Towards Regenerative Medicine for Teeth

This popular science article surveys the present state of development towards the goal of regenerating teeth and their supporting structures. In animal studies, researchers have managed to grow and implant whole teeth, though much work remains to better control the processes involved. Similarly, proof of concept studies have demonstrated regrowth of enamel to heal cavities. More advanced is regeneration of dental pulp, where the established techniques of regenerative medicine and tissue engineering can be applied to the problem directly.

Teeth can undergo a lot of damage. In particular, when wily bacteria sneak past the protective outer layer of the tooth, they can penetrate the dental pulp that lives at its core. These unwanted residents trigger inflammation - more recognizable to us as searing pain and swelling. The teeth aren't defenseless, though. They can fight off minor infections and repair some damage. This ability to regenerate comes from stem cells buried in the dental pulp. These cells can turn into many of the different cell types required for healthy dental pulp, but they don't always have enough juice on their own to restore tissue damaged by an infection or other injury.

One way that scientists imagine repairing a damaged tooth is by delivering stem cells into the tooth and giving them the right signals to regenerate the damaged cells. The tricky part is knowing exactly which factors will lead to this outcome; after all, growing a glob of fat in a tooth socket would not be helpful. Other groups have developed 3D-printed scaffolds designed to match the shape of the damaged area. A team made scaffolds shaped like human and rat teeth out of biodegradable polymers. The scaffolds had tiny channels to deliver molecules that would steer the stem cells toward bone- and tooth-supporting cell types. After nine weeks implanted in a rat, the desired cells began to form at the base of the scaffold.

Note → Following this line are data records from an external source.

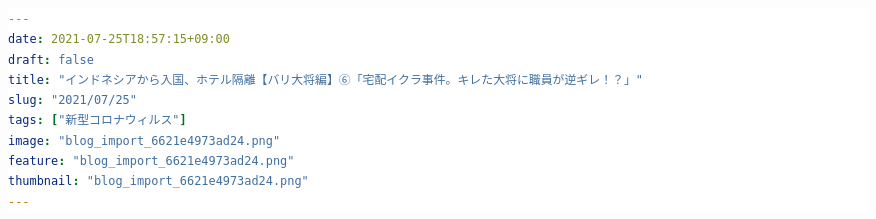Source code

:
 ```yaml
---
date: 2021-07-25T18:57:15+09:00
draft: false
title: "インドネシアから入国、ホテル隔離【バリ大将編】⑥「宅配イクラ事件。キレた大将に職員が逆ギレ！？」"
slug: "2021/07/25"
tags: ["新型コロナウィルス"]
image: "blog_import_6621e4973ad24.png"
feature: "blog_import_6621e4973ad24.png"
thumbnail: "blog_import_6621e4973ad24.png"
---
```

The ultimate goal for many regenerative dentists is to grow a whole human tooth for implant. However, that possibility is still far away. Teeth are complex organs, with many different components making up even the smallest incisor: dental pulp, enamel, dentin, and more. During human development, mesenchymal stem cells interact with other types of cells to generate the inner and outer layers of a tooth; this process is still poorly understood, and replicating it artificially is no small task. One challenge that continues to stump the scientists is how to get tissue engineered teeth to grow faster. The teeth still seem to follow their normal biological clocks, so they grow too slowly to make them usable on demand in the clinic.